Request 1: Copy the listing of shape movements and rotations line for line, leaving out the picture lines.

Page excerpt:
#####

# If a 2 kg object moving at 80 m/s slows to a halt after moving 4 m, what is the coefficient of kinetic friction of the surface that the object was moving over?

Nov 5, 2017

The coefficient of kinetic friction is $= 81.6$

#### Explanation:

Apply the equation of motion

${v}^{2} = {u}^{2} + 2 a s$

to determine the acceleration $a$

The initial speed is $u = 80 m {s}^{-} 1$

The final speed is $v = 0 m {s}^{-} 1$

The distance is $s = 4 m$

The acceleration is

$a = \frac{{v}^{2} - {u}^{2}}{2 s} = \frac{{0}^{2} - {80}^{2}}{2 \times 4} = - 80 \cdot \frac{80}{8} = - 800 m {s}^{-} 2$

The frictional force is ${F}_{r} = m a = 2 \times 800 = 1600 N$

Let the acceleration due to gravity be $g = 9.8 m {s}^{-} 2$

The normal force is $N = m g = 2 \cdot 9.8 = 19.6 N$

The coefficient of kinetic friction is

${\mu}_{k} = {F}_{r} / N = \frac{1600}{19.6} = 81.6$

#####

Data lines:
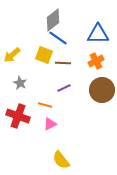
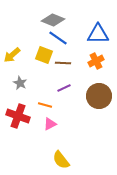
gray diamond: rotated 60 degrees clockwise
brown circle: moved 3 px left, 6 px down
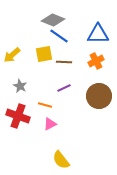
blue line: moved 1 px right, 2 px up
yellow square: moved 1 px up; rotated 30 degrees counterclockwise
brown line: moved 1 px right, 1 px up
gray star: moved 3 px down
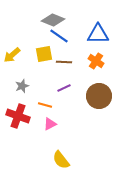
orange cross: rotated 28 degrees counterclockwise
gray star: moved 2 px right; rotated 24 degrees clockwise
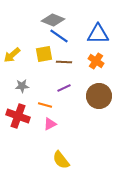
gray star: rotated 16 degrees clockwise
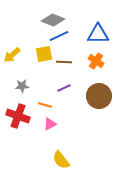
blue line: rotated 60 degrees counterclockwise
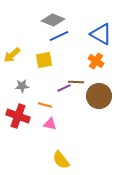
blue triangle: moved 3 px right; rotated 30 degrees clockwise
yellow square: moved 6 px down
brown line: moved 12 px right, 20 px down
pink triangle: rotated 40 degrees clockwise
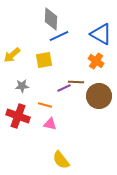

#####

Request 2: In the friction problem, what value is used for the acceleration due to gravity?

Expected output 1:
gray diamond: rotated 60 degrees clockwise
brown circle: moved 3 px left, 6 px down
blue line: moved 1 px right, 2 px up
yellow square: moved 1 px up; rotated 30 degrees counterclockwise
brown line: moved 1 px right, 1 px up
gray star: moved 3 px down
orange cross: rotated 28 degrees counterclockwise
gray star: moved 2 px right; rotated 24 degrees clockwise
gray star: rotated 16 degrees clockwise
blue line: rotated 60 degrees counterclockwise
blue triangle: moved 3 px right; rotated 30 degrees clockwise
yellow square: moved 6 px down
brown line: moved 12 px right, 20 px down
pink triangle: rotated 40 degrees clockwise

Expected output 2: 9.8 m/s²